| Required action |
Your answer should consist of each line below that contains the string "lines".

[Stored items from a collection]
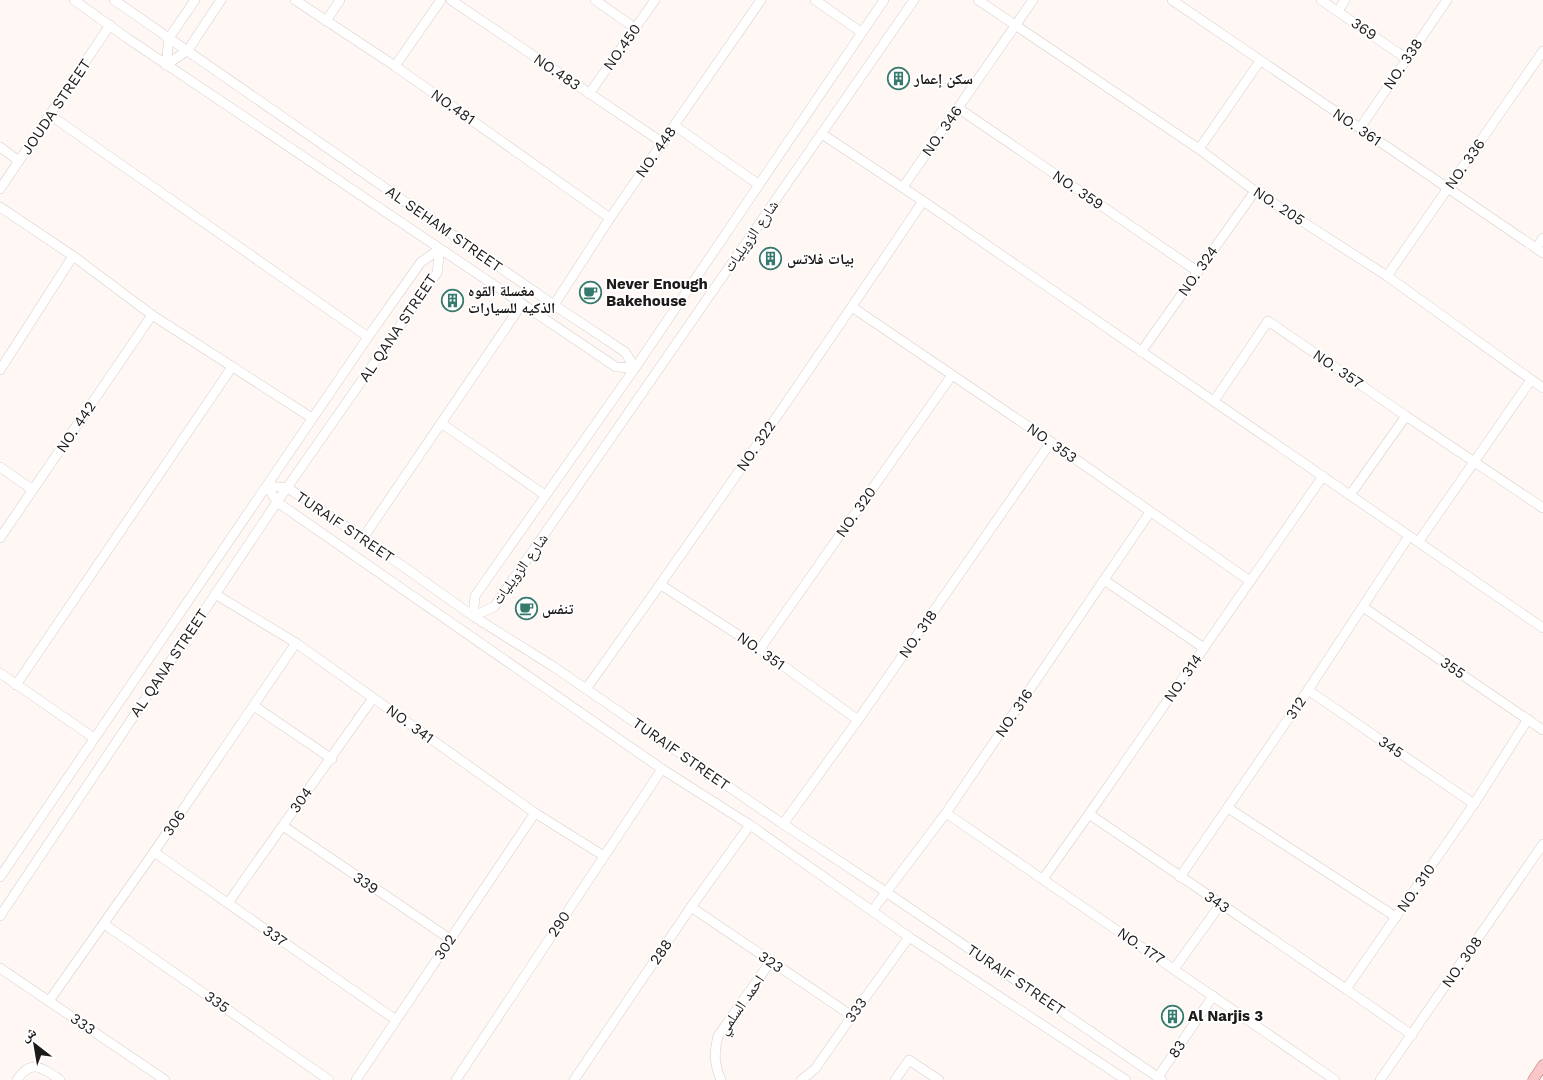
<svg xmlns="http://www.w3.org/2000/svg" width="1543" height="1080" viewBox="0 0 1543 1080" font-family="'Work Sans','Noto Naskh Arabic',sans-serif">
  <rect width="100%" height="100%" fill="#fef7f4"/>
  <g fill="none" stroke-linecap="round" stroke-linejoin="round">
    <defs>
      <g id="minor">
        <path d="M74,0L127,38L616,367L635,368"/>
        <path d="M114,0L554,305L625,352L635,368"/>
        <path d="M295,0L395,66L610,218"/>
        <path d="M451,0L663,143"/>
        <path d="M595,0L635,28"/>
        <path d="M815,0L861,32"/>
        <path d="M978,0L1199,149L1255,191L1387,276L1543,388"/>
        <path d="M1172,0L1543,253"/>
        <path d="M1321,0L1407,59"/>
        <path d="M1338,11L1345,0"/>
        <path d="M326,21L340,0"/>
        <path d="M166,65L188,50L221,0"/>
        <path d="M166,65L169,38L195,0"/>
        <path d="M395,66L441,0"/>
        <path d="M589,94L655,0"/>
        <path d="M958,108L1197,271"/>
        <path d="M50,115L368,337"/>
        <path d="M675,126L758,184"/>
        <path d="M1360,128L1447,0"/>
        <path d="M822,134L923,201L1543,628"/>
        <path d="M0,147L19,161"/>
        <path d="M1199,149L1260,61"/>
        <path d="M903,187L1033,0"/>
        <path d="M0,189L110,25"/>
        <path d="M0,207L73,256L152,315L312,418"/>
        <path d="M1536,248L1543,238"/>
        <path d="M1387,276L1543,51"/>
        <path d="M554,305L610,218L761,0"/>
        <path d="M852,307L1051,442L1250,581"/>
        <path d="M1141,352L1255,191"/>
        <path d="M0,370L73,256"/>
        <path d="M1214,401L1268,321L1406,416L1350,495"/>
        <path d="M1406,416L1543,508"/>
        <path d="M441,423L545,495"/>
        <path d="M0,467L33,490"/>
        <path d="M267,486L288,488L363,538L473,616L554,667L783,824L886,892L1162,1080"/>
        <path d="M267,486L277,502L662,769L750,825L909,937L1126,1080"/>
        <path d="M0,538L152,315"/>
        <path d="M363,538L522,304"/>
        <path d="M1419,541L1531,380"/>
        <path d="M1104,580L1204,648"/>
        <path d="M661,585L760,649L858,720"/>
        <path d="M215,594L296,643L535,813L604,856"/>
        <path d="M1363,607L1543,730"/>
        <path d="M473,616L494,607L914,0"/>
        <path d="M473,616L475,596L635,368L884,0"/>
        <path d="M760,649L952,375"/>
        <path d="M0,673L94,738"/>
        <path d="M16,685L232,367"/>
        <path d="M586,689C701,528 813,365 923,201"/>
        <path d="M1308,690L1474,804"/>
        <path d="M254,706L332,759"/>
        <path d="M1228,808L1396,917"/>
        <path d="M946,813L1335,1080"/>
        <path d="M1089,814L1346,989"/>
        <path d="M783,824L858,720L1051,442"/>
        <path d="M283,826L450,939"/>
        <path d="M154,852L396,1020"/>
        <path d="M0,877L368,337L421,262L440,249"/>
        <path d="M1180,877L1308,690L1409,536"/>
        <path d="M1043,879L1089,814L1323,476"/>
        <path d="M228,903L373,698"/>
        <path d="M691,907L852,1016"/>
        <path d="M872,911L946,813L1150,512"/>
        <path d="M0,916L277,502L437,273L440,249"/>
        <path d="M104,924L329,1080"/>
        <path d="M0,968L165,1080"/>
        <path d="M1174,969L1220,905"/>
        <path d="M49,1001L154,852L296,643"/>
        <path d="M1412,1035L1346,989L1474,804L1528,719"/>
        <path d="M1158,1077L1213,996"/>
        <path d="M17,1080C31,1058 43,1068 60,1080"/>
        <path d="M356,1080L535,813"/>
        <path d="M456,1080L662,769"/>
        <path d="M574,1080L691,907L750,825"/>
        <path d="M721,1080C714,1065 714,1052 718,1036L771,961"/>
        <path d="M801,1080L815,1069L852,1016L909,937"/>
        <path d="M895,1080L909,1060L939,1080"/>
        <path d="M1380,1080L1543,844"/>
      </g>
      <path id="major" d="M1533,1080L1543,1065"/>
    </defs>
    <use href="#minor" stroke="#d7ceca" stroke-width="10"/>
    <use href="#major" stroke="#ac7173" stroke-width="11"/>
    <use href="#minor" stroke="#fff" stroke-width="9"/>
    <use href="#major" stroke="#fbc6c8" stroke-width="10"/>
  </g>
  <defs>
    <symbol id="building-ring" viewBox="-11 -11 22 22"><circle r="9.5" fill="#fff" stroke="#367a6d" stroke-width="1.5"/><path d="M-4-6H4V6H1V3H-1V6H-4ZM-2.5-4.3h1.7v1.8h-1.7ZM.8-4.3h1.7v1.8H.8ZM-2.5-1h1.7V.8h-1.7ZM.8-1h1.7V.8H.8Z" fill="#367a6d"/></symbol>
    <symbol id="cafe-ring" viewBox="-11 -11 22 22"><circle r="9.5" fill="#fff" stroke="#367a6d" stroke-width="1.5"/><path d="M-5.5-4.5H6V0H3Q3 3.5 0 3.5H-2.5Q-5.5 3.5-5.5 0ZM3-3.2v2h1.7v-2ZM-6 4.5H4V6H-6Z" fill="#367a6d"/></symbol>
  </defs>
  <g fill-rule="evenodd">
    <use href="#building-ring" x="886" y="66" width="25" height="25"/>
    <use href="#building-ring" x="758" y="246" width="25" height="25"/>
    <use href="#cafe-ring" x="578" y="280" width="25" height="25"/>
    <use href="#building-ring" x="440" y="288" width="25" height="25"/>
    <use href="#cafe-ring" x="514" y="596" width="25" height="25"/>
    <use href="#building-ring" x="1160" y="1004" width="25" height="25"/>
  </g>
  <g text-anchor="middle" stroke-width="4" stroke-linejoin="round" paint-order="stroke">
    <g font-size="15" fill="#1d1a19" stroke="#fff">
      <text transform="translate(1364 29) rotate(35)" y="5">369</text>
      <text transform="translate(622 47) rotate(-55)" y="5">NO.450</text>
      <text transform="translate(1403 64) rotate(-56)" y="5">NO. 338</text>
      <text transform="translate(557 72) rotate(34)" y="5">NO.483</text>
      <text transform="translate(56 107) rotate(-56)" y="5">JOUDA STREET</text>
      <text transform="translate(453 107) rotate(35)" y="5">NO.481</text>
      <text transform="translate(1357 127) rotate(34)" y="5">NO. 361</text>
      <text transform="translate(942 131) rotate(-55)" y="5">NO. 346</text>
      <text transform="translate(656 152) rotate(-55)" y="5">NO. 448</text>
      <text transform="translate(1465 164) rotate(-55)" y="5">NO. 336</text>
      <text transform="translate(1078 190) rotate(34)" y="5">NO. 359</text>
      <text transform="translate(1279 206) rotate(33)" y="5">NO. 205</text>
      <text transform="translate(444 229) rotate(35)" y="5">AL SEHAM STREET</text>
      <text transform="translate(751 236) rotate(-55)" y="5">شارع الزويليات</text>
      <text transform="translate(1198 271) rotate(-55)" y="5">NO. 324</text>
      <text transform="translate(398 328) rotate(-56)" y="5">AL QANA STREET</text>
      <text transform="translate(1338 369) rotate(34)" y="5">NO. 357</text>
      <text transform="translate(76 427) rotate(-56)" y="5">NO. 442</text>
      <text transform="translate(1052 443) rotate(35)" y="5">NO. 353</text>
      <text transform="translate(756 446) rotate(-56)" y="5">NO. 322</text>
      <text transform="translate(856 512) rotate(-55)" y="5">NO. 320</text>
      <text transform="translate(345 527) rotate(34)" y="5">TURAIF STREET</text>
      <text transform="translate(520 569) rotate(-54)" y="5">شارع الزويليات</text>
      <text transform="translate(918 634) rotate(-55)" y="5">NO. 318</text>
      <text transform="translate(761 651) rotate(35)" y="5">NO. 351</text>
      <text transform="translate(169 663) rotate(-56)" y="5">AL QANA STREET</text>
      <text transform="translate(1453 668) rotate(34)" y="5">355</text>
      <text transform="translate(1183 678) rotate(-55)" y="5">NO. 314</text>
      <text transform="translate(1296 708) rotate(-56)" y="5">312</text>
      <text transform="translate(1014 713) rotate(-56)" y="5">NO. 316</text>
      <text transform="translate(410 724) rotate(36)" y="5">NO. 341</text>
      <text transform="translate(1391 747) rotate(34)" y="5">345</text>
      <text transform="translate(681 754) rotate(35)" y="5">TURAIF STREET</text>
      <text transform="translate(301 800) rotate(-55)" y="5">304</text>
      <text transform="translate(174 823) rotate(-56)" y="5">306</text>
      <text transform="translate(366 883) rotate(34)" y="5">339</text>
      <text transform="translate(1416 888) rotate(-55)" y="5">NO. 310</text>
      <text transform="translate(1217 902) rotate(34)" y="5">343</text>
      <text transform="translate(559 924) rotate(-56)" y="5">290</text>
      <text transform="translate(275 936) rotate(35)" y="5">337</text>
      <text transform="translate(1141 946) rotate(34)" y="5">NO. 177</text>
      <text transform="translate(445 947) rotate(-56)" y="5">302</text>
      <text transform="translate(661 952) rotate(-56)" y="5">288</text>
      <text transform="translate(771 962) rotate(34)" y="5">323</text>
      <text transform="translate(1462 962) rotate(-55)" y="5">NO. 308</text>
      <text transform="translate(1016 980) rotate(34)" y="5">TURAIF STREET</text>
      <text transform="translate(217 1002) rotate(35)" y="5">335</text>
      <text transform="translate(741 1005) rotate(-55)" y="5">احمد السلمي</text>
      <text transform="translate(856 1010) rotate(-55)" y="5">333</text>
      <text transform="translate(83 1024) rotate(34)" y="5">333</text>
      <text transform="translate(1177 1049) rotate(-56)" y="5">83</text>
    </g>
    <g font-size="15" font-weight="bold" fill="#1d1a19" stroke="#fff" text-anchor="start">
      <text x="914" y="84">سكن إعمار</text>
      <text x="787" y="264">بيات فلاتس</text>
      <text x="606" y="289">Never Enough<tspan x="606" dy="17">Bakehouse</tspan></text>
      <text x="468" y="296">مغسلة القوه<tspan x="468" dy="17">الذكيه للسيارات</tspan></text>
      <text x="542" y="614">تنفس</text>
      <text x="1188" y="1021">Al Narjis 3</text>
    </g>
  </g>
  <g transform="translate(35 1045) rotate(329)" stroke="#ffffff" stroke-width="4" paint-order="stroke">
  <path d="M0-4L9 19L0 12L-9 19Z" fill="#1d1a19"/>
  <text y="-8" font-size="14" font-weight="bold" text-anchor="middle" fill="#1d1a19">ش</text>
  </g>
</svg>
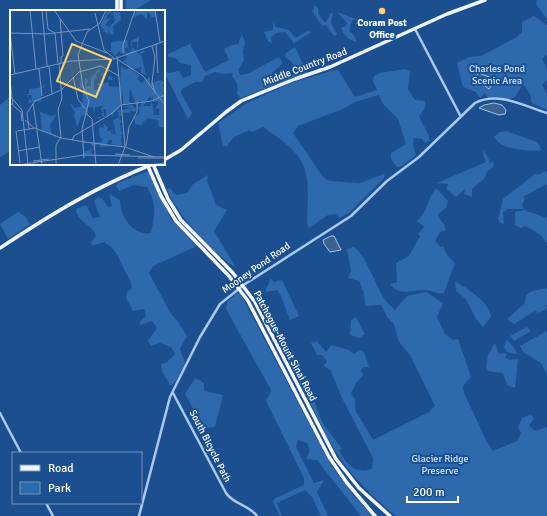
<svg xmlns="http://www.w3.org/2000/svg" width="547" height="516" viewBox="0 0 547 516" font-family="Signika,sans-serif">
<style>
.green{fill:#2e69ad}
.water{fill:#3c6290;stroke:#9cc4f0}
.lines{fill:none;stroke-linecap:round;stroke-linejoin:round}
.tertiary{stroke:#a9c9ee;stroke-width:2.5}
.primary{stroke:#f0f6ff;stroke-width:3.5}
.trunk{stroke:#f8faff;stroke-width:3.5}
.poi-dot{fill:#ffd166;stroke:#1b4f8f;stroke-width:1.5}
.labels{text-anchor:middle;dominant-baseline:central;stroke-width:4;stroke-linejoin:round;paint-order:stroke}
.poi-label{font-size:10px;font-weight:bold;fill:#fff;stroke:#1b4f8f}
.street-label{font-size:10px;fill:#fff;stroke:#1b4f8f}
.park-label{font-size:10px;fill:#cfe3fa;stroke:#1b4f8f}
.inset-road{fill:none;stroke:#7695bc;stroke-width:1}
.view{fill:#ffd166;fill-opacity:0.15;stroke:#ffd166;stroke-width:2}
.inset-edge{fill:none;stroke:#fff;stroke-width:2}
</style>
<rect width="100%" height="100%" fill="#1b4f8f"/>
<path class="green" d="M126 0H151L133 11H126Z
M537 0H547V19L536 4Z
M314 5 318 8V13L324 22H326L331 13H333L331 23 337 34 336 35 334 36 326 25 322 26 312 11 314 10Z
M337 12 358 20H352L349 31 354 35 357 42C349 40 343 35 341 27H345L347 23Z
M534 16 547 25V54L542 59 547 69V80L542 85 547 94V110L532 103 530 94 523 84 515 97 508 100 498 98H488L485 93 480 98 476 92 463 87 457 63 469 57 481 56 517 37 522 32V22Z
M273 22 276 27 289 30 295 38 308 31 312 32 294 43 285 32 277 33 271 37 272 43 268 41 264 32 273 30Z
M242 34 245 43 243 51 244 61 238 70 240 75 247 74 279 57 283 63 272 73 273 77 293 72 296 68 291 61 285 57 286 53 295 47 307 73 241 98 237 94C239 86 237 83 232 76L233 73 222 74 215 72 205 76 202 82H195L182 89 181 93 192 113 188 119 165 74 164 65V69L168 73 179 71 183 78 191 75V65L180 63 176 58 168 57V54L190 44 205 72 229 60 224 49 232 45 238 44Z
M406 69 410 72 408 89 415 100 425 101C427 108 423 111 419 116L429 136V141L425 143 422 139 414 138 413 145 416 155 402 166 397 167 391 159V153L406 144 398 119 383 104 379 95 355 102 343 109 298 126 293 133 323 177 329 181 360 183 384 174 385 177 350 212 340 218 335 214 328 215 309 228 307 223C309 168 311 159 263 127L252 132 249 130 234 137 227 146H223L218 123 247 103 291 83 331 71 338 70 355 97 377 90 373 81 374 76 380 73Z
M11 96V151L0 157V105Z
M506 131 537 142 542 150C529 152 501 150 494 137L500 132Z
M484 150 490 162 484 165 492 162 494 163 493 167 494 166 487 172 485 178 472 189V197L464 194 465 189 456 197 446 189 448 184 437 183 486 162 483 153Z
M149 171 171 219 197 246 153 266 149 273 171 314 179 323 187 336 180 349 185 363 176 381 172 385H170L162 371 161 364 167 362 175 354 171 347 160 343 151 346 148 341 157 328 152 321 140 325V321L146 316 144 309 133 311 126 298 127 292 132 288C131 280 128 277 125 271 117 256 119 252 104 242L92 246 91 242 96 236C93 224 77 223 76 209L86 205 93 218 100 217 94 201 98 197 102 198 108 207 112 206 109 194 120 200C120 217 132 235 151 233 155 213 157 205 147 187L134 185 119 191 116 186 118 183Z
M547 171V184L523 197 525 198 522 205 524 209H508L503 212 504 224 500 223 498 219 503 199 536 173 537 175Z
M208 175 207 180 216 205 227 210 214 231 236 268C212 253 177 214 167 189L170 188 176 195 187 193 193 184Z
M436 188 448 201 446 208 438 214C439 221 445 223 446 230L440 232 435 241 441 247 443 246 447 255 455 263 444 293C437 295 433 290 426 290 411 290 401 297 390 284L397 282 396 263 409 256 420 236 418 234 424 227 417 221C428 212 427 199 436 188Z
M524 210 547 218V243C541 234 535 231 525 226L521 228 515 225V212Z
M18 212 26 217 30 224 8 239 0 224Z
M353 247C365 252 375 285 384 298 386 302 391 306 395 310L407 296 426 292 443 303 437 317 445 334 453 340 458 339 471 377 463 386 464 393 487 442 493 451 517 441 521 433 518 428 522 418 531 415 534 419 529 425 535 431 547 427V516H396C370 495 344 469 329 440 318 421 310 401 299 382H306C312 388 317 413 323 423 328 432 336 440 342 449L339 450C346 465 355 474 372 469L373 458 342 398 331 371 324 366 327 361 322 355H317L311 343 317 341 326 352 331 345 349 350 354 354 360 350 364 352 369 367H363L361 370 363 375 356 383 351 394 355 399V410L373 440 429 412 435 406 410 355 399 342 394 324 387 317 381 305 365 306 364 293 359 281 348 278 351 271 347 249Z
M270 278 274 282 282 280 299 316 290 320 281 296 277 290 266 292V288L269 284Z
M455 281C466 288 491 303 491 317L483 327 476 319 466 299 456 291Z
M547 288V305L542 307 547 306V309L537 313 536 310 541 307 514 324 507 319 525 303C525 289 536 291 547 288Z
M237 293H240L331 465 354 496 373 516H361L317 460 306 459 310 450 307 443 298 440 296 447 314 483 324 480 317 492 328 516H321L312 497 305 490 277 503 282 516H280L273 502 274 499 304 485V478L267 403 266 399 269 396 271 390 226 309 227 302Z
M356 317 365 334 359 338 350 335 351 320Z
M527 327 531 331 514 341 510 336Z
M547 331V375L541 363 523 352 520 346Z
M507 339 517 352 516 354 507 352 504 347Z
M495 343 499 354 505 353 507 354 505 358 510 360 518 359 515 388 507 385 503 373 488 371 486 368 488 355Z
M195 378 204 383V391L223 395 215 427 204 428 185 394Z"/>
<path class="water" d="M479 73 489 77 492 85 489 89 474 78Z
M494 103 502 105 506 110 505 114 499 115 479 108 484 105Z
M331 236H334L341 250 330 252 324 244 323 240Z"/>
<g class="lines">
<path class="tertiary" d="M415 29 461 117
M173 393 226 493C233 504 249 505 257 516
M0 413 21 453
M46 503 53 516
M139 516 170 397 200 337 220 304 245 284 351 216 387 181 419 157 475 103C498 91 524 106 547 113"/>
<path class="primary" d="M164 160 181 150 226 112 241 101 295 79 330 67 447 14 485 0
M0 248C50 215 97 186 153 164"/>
<path class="trunk" d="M117 0V11
M121 0V11
M147 164 161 196 176 221 229 276 248 301 329 457 347 483 375 516
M153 164 168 199 181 220 233 273 255 302 336 459 359 488 390 516"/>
</g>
<circle class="poi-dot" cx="382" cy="11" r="4"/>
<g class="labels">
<g class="poi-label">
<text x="382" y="23">Coram Post<tspan x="382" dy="12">Office</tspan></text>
</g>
<g class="street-label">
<text transform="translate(305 67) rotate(-21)">Middle Country Road</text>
<text transform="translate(256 268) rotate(-35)">Mooney Pond Road</text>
<text transform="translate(285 346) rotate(62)">Patchogue-Mount Sinai Road</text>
<text transform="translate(210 446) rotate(63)">South Bicycle Path</text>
</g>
<g class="park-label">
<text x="497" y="69">Charles Pond<tspan x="497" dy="12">Scenic Area</tspan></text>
<text x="440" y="459">Glacier Ridge<tspan x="440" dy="12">Preserve</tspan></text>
</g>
</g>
<g transform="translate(10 10)">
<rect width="155" height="155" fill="#1b4f8f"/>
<path d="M98 0 103 4 102 6 101 3 98 4 96 9 101 8 95 15 99 17 105 11 103 2H110L111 10 103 16 104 25 100 24 99 20 98 24 94 21 90 23 94 20 90 15ZM127 0H145L146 6 141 8 140 4 137 2V10L132 4 123 7ZM130 26 129 28 128 37 127 39V32H122V37L130 45 131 40 136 41 131 44 136 65 131 63V57L122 60 130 66 127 69 132 73 140 66V73L152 70 155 74 152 75 155 77V117H149L148 110 137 108 131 115 125 114 124 107 130 103 128 97H130L132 92 129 91V96L128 92H125L120 78 119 91 121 93 113 94V80L109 100 123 98 113 97 122 95 126 99 125 102 120 100V103L109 102 112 104 109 108 112 112 110 113 111 122 113 121 111 126H113L111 127 112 136 101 134 102 130H99L96 135 102 136 90 137V134H87L85 137 81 135 82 144 74 145V142L81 139V133L89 132 88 127 89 132H91V133L95 134 91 133 93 128H90L89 120 90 117 94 118 93 113 98 117 97 121 104 120 100 122 106 125 103 110 109 107 107 99 101 108 102 104 96 106V99H93L95 107H90L91 110 87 107H93L91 103H93L91 99 93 96 85 97 84 105 83 97H78V106L72 105 67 117 64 105 62 111 65 102 60 95 62 94 64 98 72 96 73 80 71 76 70 81 67 78 68 88 67 78 70 77V71L75 78V68L78 70 76 76H81L80 62 81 68 88 60 92 59 86 64 88 71 86 67 84 69V80H90V76L86 74 94 73 89 71H94L91 64 95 62 94 73 98 72V66H100L103 69 98 71 99 76 110 77 111 56 116 60 119 57 115 52 112 53 117 47 116 43 112 44 109 41 105 46 101 42H97L101 41V32L117 30 119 40 117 37 114 39 117 43 122 41 121 31ZM143 85V92L148 91V95L144 100 149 98V105H144L142 91 141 96H133L140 86 142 90ZM33 74 35 77 31 78V91L18 93 19 89 22 91 21 85H19V87H17L19 85H11L19 84V79L33 77ZM30 102 42 106 47 104 40 115 42 124 32 120Z" fill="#2e69ad" fill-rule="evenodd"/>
<path class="inset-road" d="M20 0 26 59M32 0 37 56M36 0 38 19 45 23 48 53M44 0 66 31 97 43M145 0 150 32M85 3 94 40 104 48M50 9 53 46 51 47V53M0 23 36 24 80 19M0 23 5 64M146 34 148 63M142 36 145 47 142 72 145 83M113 43V35L125 0M107 46 115 137 108 155M107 49 133 66 155 95M39 56 42 83M91 56 109 66M29 59 32 86M0 65 61 51 104 49 155 31M63 67 68 89 75 99M0 71 3 95M0 86 12 100 18 154M0 93 11 102 12 111M23 93 32 155M77 104 82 109 86 155M15 110 24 118M19 119 17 103 25 91 51 80 69 62 91 56M6 121 10 153M7 121 25 118 51 128 75 132M62 130 64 126 101 104 111 95 141 91 155 85M74 132 115 137M116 136 119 117 127 102V92M115 137 144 147M8 141 30 137M105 144 120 145M74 148 72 119 79 91 73 77 68 45 77 22 90 13 96 0M128 148H155M23 151 39 149M8 155 74 145 155 147M46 155V135L51 127 48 100 52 88 49 54M137 155 155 153"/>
<path class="view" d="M62 34 101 50 86 87 47 71Z"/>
<rect width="155" height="155" class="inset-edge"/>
</g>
<rect x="12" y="452" width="130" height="52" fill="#1b4f8f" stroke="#7695bc"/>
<rect x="20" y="465" width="20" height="6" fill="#f0f6ff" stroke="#7695bc"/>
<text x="48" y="472" font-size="12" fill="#ffffff">Road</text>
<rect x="20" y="482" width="20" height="12" fill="#2e69ad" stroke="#7695bc"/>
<text x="48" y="492" font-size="12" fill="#ffffff">Park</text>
<path d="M407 496v6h51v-6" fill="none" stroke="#ffffff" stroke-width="2"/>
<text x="413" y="496" font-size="12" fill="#ffffff" stroke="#1b4f8f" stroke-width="3" paint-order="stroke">200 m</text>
</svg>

| Task response |
.lines{fill:none;stroke-linecap:round;stroke-linejoin:round}
<g class="lines">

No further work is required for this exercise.